Set down, word for word, the part of the text on F# pure function calls that starts at "let v = shouldBeCalledOnce" and ends at "information, only pdb.".

» **TEXT SEGMENT**:
^^^^^^^^
I have noticed that when I call a function multiple times with the same arguments, all of them immutable, in the same scope, the compiler does not save the result of the first call to be used as the result of the other calls. The function neither change nor depend on any outside state. The context is completely “pure and immutable”, at least as much as F# is, I’m aware that it allows impurity and almost everything that can be done with .Net. I created this simple code example to demonstrate what I mean:
let rec pureFib n : int64 =
if n = 0 then
1L
elif n = 1 then
1L
else pureFib(n - 2) + pureFib(n - 1)
let shouldBeCalledOnce n =
let r1 = pureFib n
let r2 = pureFib n
r1 + r2
On my computer calling shouldBeCalledOnce with n > 42 last enough to notice the difference, you can also use this entry point to test it in a console application.
[<EntryPoint>]
let main argv =
let crono = System.Diagnostics.Stopwatch.StartNew()
let v = shouldBeCalledOnce 43
printfn "%A" crono.ElapsedMilliseconds
int v
The issue (if there is really one) is easy to get, so, I suppose there is no need for complex benchmarks. I compiled the code with optimize+ and without debug information, only pdb.
If one of the key features of functional programming is that a function will always return the same value when called with the same arguments, that’s something the compiler should use to avoid multiple meaningless calls to save time, and in some cases improve readability and the understanding of code.
In short, my questions are the following:
1. Does F# compiler have a way of optimizing multiple calls to pure functions?
2. For that first question to be true, it would imply that the compiler was able to know when a function is pure and when it is not. Does it?
^^^^^^^^
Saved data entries
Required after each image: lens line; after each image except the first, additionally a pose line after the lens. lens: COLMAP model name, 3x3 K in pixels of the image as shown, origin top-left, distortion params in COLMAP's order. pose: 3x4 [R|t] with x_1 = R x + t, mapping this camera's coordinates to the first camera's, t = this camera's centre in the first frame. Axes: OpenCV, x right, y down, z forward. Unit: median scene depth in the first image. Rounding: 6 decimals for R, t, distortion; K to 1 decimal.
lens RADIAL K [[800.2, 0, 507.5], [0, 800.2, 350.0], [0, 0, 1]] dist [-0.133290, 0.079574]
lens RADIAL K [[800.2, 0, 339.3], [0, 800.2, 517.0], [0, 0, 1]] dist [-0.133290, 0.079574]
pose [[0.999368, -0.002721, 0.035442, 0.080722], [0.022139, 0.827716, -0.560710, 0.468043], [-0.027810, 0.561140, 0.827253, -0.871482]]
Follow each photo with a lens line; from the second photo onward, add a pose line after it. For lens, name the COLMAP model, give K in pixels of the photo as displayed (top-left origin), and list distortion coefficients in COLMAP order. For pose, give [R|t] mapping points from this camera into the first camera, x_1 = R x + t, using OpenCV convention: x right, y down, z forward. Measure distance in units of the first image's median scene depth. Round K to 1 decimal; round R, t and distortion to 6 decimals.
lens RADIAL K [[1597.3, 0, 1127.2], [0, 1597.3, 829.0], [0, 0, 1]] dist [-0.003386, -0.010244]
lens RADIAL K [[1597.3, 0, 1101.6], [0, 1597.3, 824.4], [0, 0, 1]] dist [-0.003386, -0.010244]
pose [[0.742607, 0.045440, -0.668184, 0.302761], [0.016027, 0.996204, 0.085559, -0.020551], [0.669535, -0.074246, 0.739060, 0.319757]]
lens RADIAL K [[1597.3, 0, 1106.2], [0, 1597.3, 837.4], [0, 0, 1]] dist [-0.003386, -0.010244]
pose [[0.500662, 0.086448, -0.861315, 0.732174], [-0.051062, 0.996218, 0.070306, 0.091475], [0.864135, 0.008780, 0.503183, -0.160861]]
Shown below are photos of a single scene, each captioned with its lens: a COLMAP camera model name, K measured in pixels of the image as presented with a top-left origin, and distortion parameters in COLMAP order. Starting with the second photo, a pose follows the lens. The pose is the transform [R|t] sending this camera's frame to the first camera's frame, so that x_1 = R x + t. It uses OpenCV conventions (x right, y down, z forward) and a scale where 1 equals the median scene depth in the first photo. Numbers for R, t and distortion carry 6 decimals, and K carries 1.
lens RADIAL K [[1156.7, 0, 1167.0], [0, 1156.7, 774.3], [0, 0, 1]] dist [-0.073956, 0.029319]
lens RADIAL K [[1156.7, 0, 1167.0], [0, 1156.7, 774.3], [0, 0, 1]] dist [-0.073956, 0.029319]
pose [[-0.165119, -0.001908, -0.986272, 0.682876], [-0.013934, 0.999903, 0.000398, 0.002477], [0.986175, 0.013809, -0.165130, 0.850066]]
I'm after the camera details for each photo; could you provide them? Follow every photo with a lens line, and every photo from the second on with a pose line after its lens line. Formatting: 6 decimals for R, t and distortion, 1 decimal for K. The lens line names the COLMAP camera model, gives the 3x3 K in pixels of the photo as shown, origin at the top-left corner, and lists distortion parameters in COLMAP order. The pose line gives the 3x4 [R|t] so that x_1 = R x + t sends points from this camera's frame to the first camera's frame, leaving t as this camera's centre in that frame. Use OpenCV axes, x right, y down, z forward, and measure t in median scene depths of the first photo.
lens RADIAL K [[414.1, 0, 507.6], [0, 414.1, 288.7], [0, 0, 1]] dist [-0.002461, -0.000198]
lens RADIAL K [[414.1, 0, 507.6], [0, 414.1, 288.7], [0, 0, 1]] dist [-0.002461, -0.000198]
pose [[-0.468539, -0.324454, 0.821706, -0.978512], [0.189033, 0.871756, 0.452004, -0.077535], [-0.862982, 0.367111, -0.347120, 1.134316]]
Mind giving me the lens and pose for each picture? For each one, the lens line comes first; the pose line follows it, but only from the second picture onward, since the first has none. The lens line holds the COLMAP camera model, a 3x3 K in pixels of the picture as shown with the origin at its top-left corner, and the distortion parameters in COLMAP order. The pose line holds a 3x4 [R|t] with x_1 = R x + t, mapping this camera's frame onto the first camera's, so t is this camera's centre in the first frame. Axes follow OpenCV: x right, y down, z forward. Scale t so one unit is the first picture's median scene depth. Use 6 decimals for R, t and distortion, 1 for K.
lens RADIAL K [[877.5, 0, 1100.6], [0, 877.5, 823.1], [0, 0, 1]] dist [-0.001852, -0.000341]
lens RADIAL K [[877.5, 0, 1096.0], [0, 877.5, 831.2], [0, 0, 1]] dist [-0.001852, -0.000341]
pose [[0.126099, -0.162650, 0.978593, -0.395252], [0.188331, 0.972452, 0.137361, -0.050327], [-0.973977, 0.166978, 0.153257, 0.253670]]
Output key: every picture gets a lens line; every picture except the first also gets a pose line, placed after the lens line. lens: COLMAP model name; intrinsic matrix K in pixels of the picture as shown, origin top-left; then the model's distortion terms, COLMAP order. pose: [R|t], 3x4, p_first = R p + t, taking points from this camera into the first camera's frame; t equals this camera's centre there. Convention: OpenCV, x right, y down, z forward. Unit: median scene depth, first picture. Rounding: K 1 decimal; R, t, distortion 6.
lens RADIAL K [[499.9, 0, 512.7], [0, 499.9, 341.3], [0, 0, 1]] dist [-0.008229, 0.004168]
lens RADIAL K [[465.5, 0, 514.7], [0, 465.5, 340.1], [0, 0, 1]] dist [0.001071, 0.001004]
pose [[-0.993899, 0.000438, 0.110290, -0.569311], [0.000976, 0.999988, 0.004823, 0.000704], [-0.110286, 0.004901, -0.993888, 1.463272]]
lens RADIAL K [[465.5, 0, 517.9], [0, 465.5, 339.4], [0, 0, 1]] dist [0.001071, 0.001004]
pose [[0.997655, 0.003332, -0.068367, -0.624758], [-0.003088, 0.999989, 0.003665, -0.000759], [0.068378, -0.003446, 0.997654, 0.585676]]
^^^^^^^^
» **WRITTEN SOLUTION**:
let v = shouldBeCalledOnce 43
printfn "%A" crono.ElapsedMilliseconds
int v
The issue (if there is really one) is easy to get, so, I suppose there is no need for complex benchmarks. I compiled the code with optimize+ and without debug information, only pdb.